Dataset records:
########
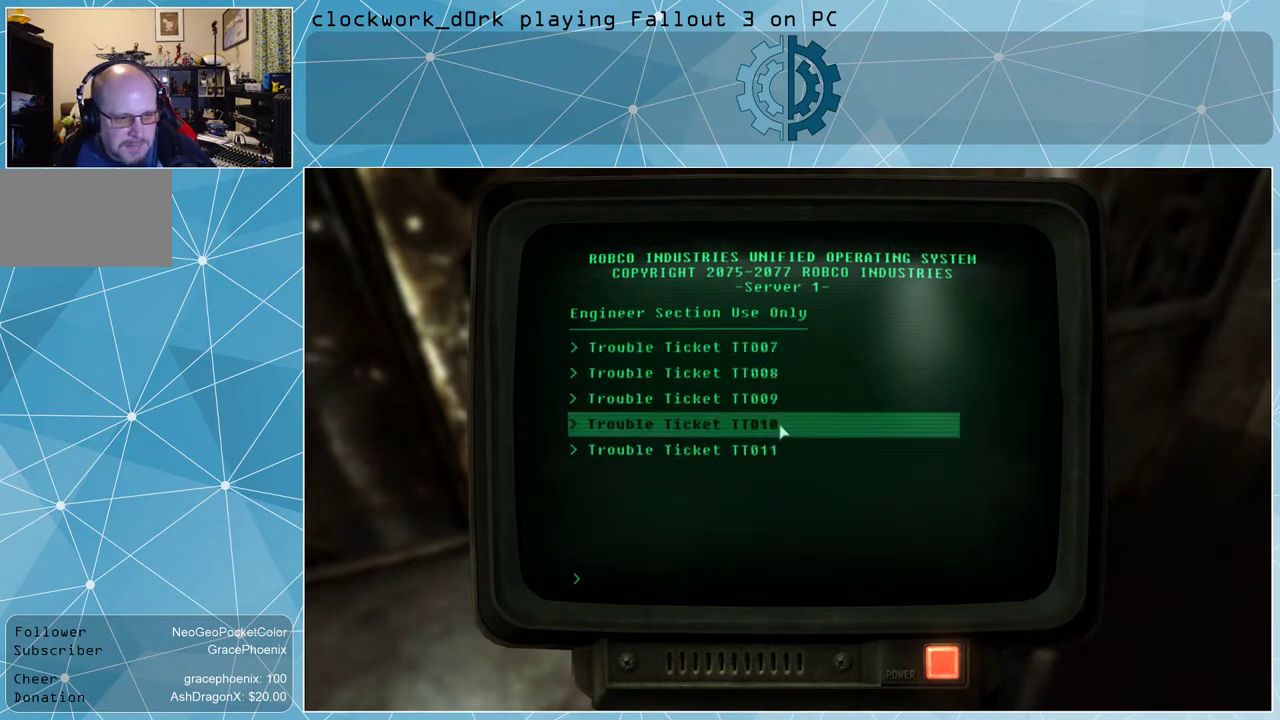
{"keys": [], "mouse": [], "events": [[234, "mouse_left", "down"], [367, "mouse_left", "up"]]}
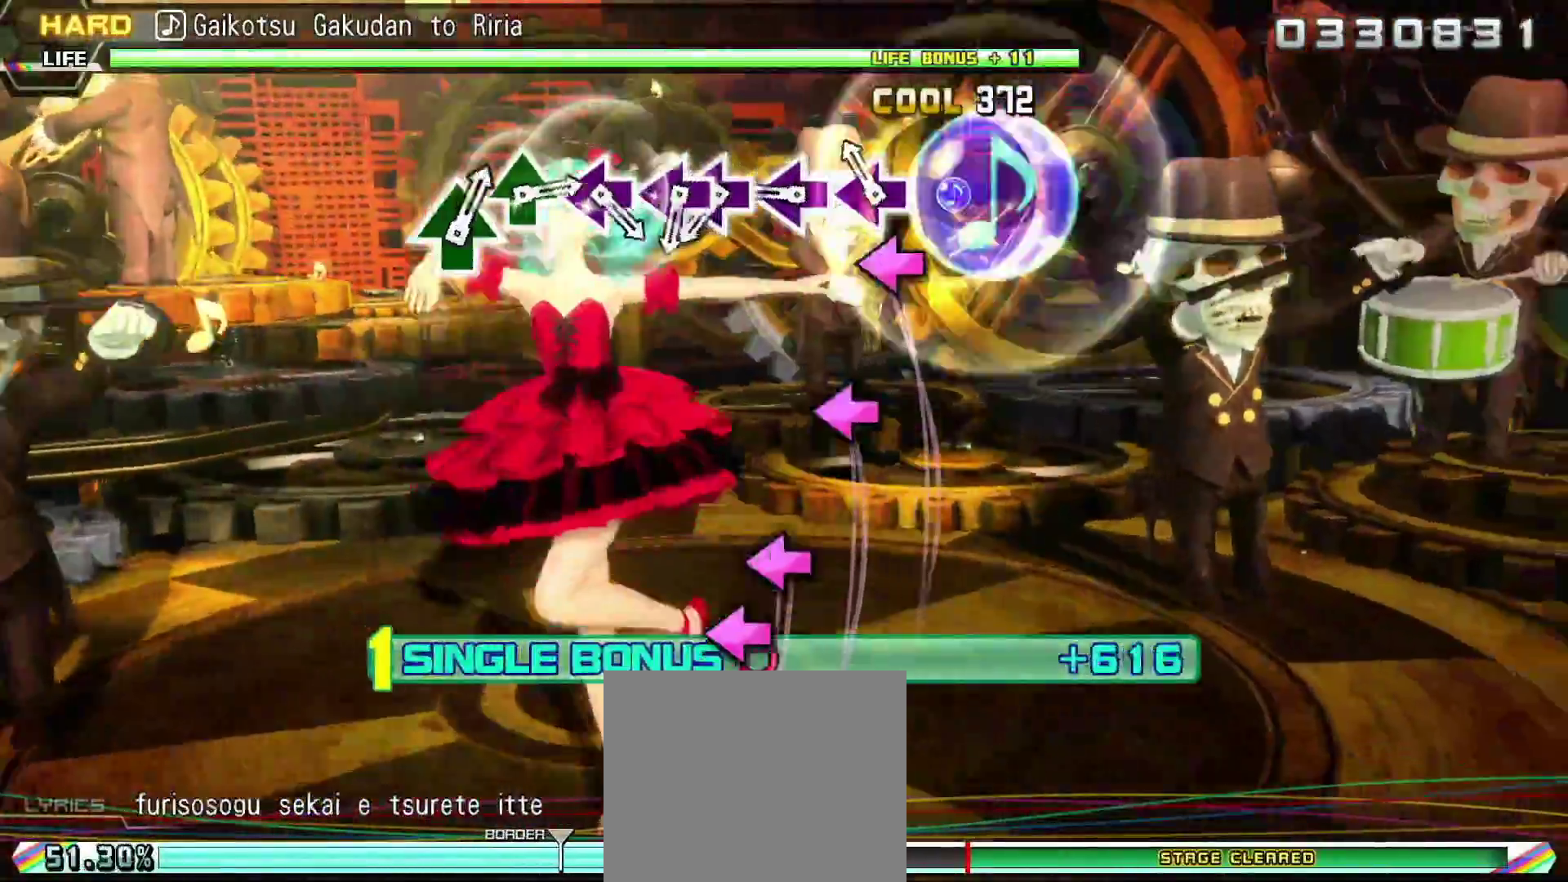
Gameplay with a controller (PlayStation layout); each line is a JSON object with the inputs held at the frame after it. "events" lists button and stick changes between this image and that frame as [ms after this image, input, new state], when the widget could be followed in between. Not read: left_stick.
{"buttons": ["SQUARE", "L2", "DPAD_LEFT"], "right_stick": "center", "events": [[33, "SQUARE", "up"], [150, "SQUARE", "down"], [267, "SQUARE", "up"], [417, "SQUARE", "down"], [500, "DPAD_LEFT", "down"]]}
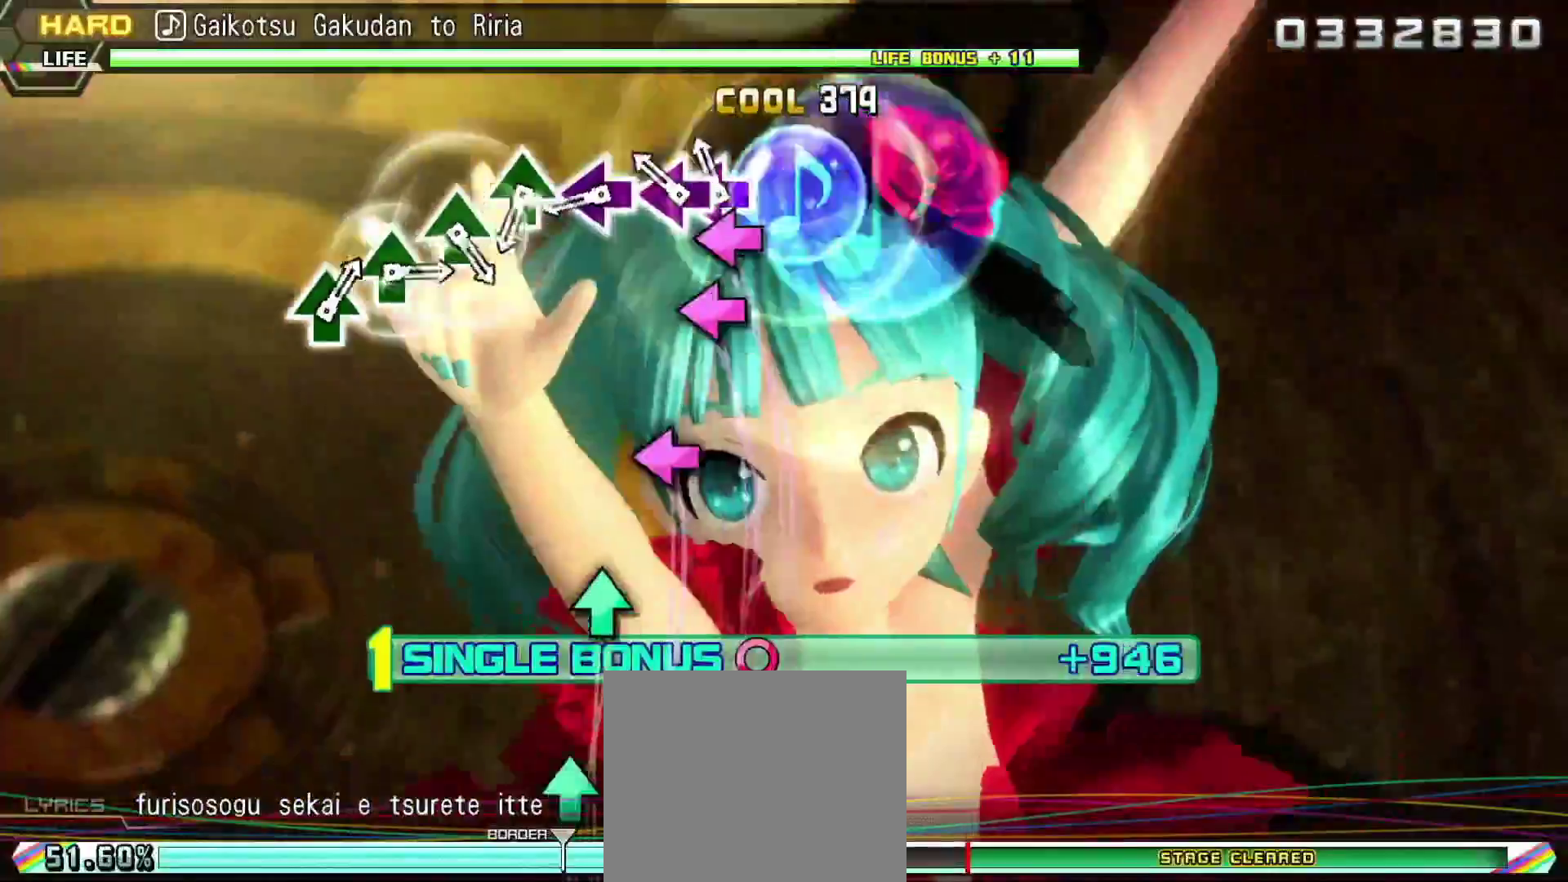
{"buttons": ["TRIANGLE", "L2"], "right_stick": "center", "events": [[50, "SQUARE", "up"], [101, "DPAD_LEFT", "up"], [217, "SQUARE", "down"], [317, "SQUARE", "up"], [451, "TRIANGLE", "down"]]}
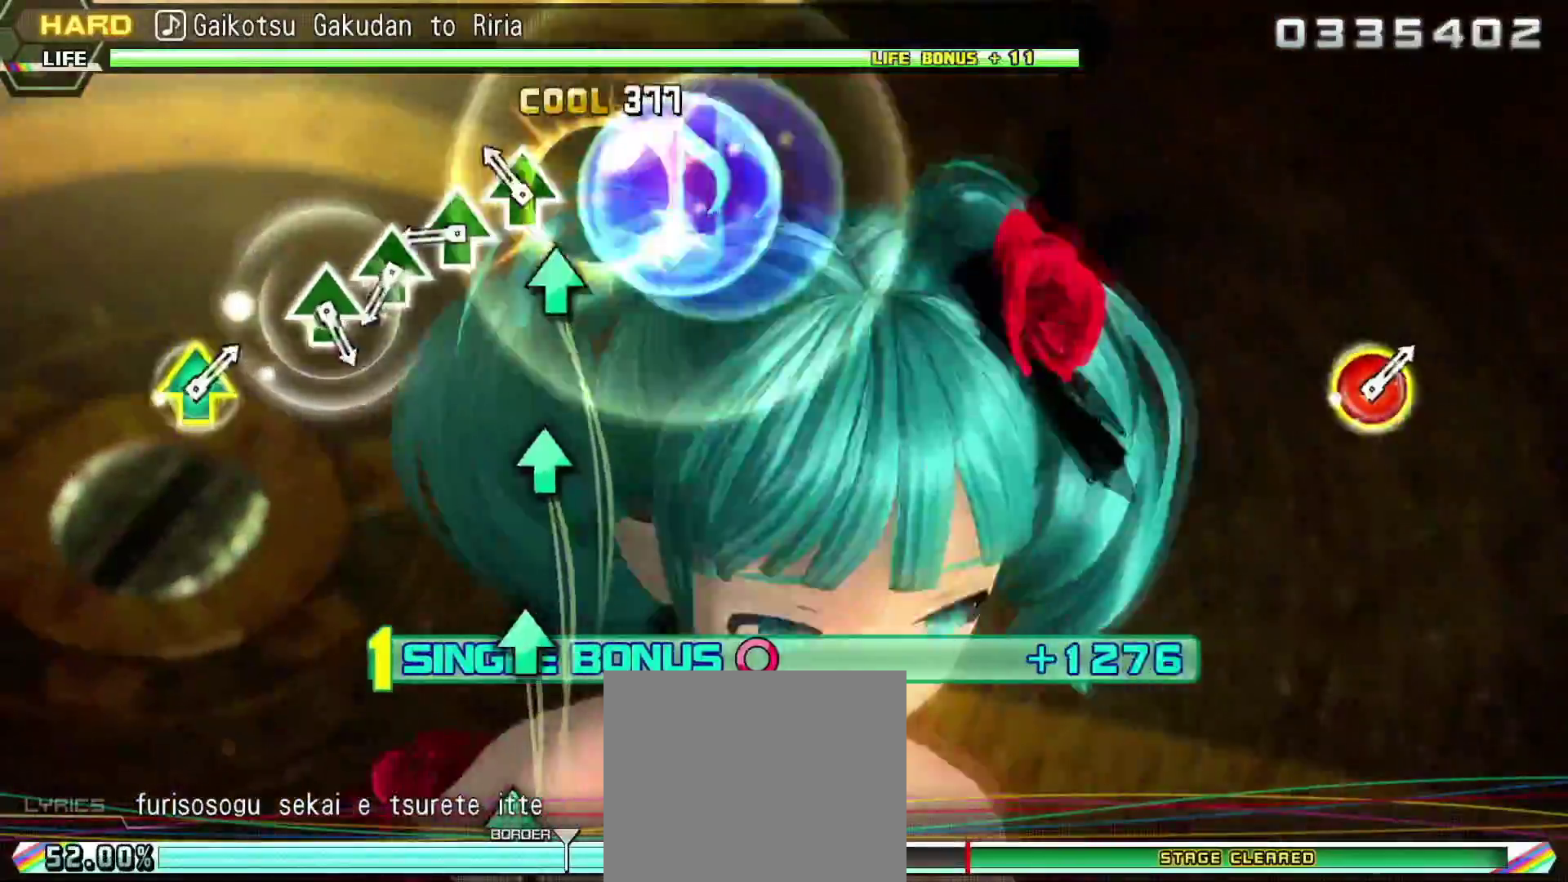
{"buttons": ["L2"], "right_stick": "center", "events": [[50, "TRIANGLE", "up"], [167, "TRIANGLE", "down"], [267, "TRIANGLE", "up"], [384, "TRIANGLE", "down"], [500, "TRIANGLE", "up"]]}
########
The problem:
Repeat all the records exactly, images excluded.

Task solution:
{"keys": [], "mouse": [], "events": [[234, "mouse_left", "down"], [367, "mouse_left", "up"]]}
Gameplay with a controller (PlayStation layout); each line is a JSON object with the inputs held at the frame after it. "events" lists button and stick changes between this image and that frame as [ms after this image, input, new state], when the widget could be followed in between. Not read: left_stick.
{"buttons": ["SQUARE", "L2", "DPAD_LEFT"], "right_stick": "center", "events": [[33, "SQUARE", "up"], [150, "SQUARE", "down"], [267, "SQUARE", "up"], [417, "SQUARE", "down"], [500, "DPAD_LEFT", "down"]]}
{"buttons": ["TRIANGLE", "L2"], "right_stick": "center", "events": [[50, "SQUARE", "up"], [101, "DPAD_LEFT", "up"], [217, "SQUARE", "down"], [317, "SQUARE", "up"], [451, "TRIANGLE", "down"]]}
{"buttons": ["L2"], "right_stick": "center", "events": [[50, "TRIANGLE", "up"], [167, "TRIANGLE", "down"], [267, "TRIANGLE", "up"], [384, "TRIANGLE", "down"], [500, "TRIANGLE", "up"]]}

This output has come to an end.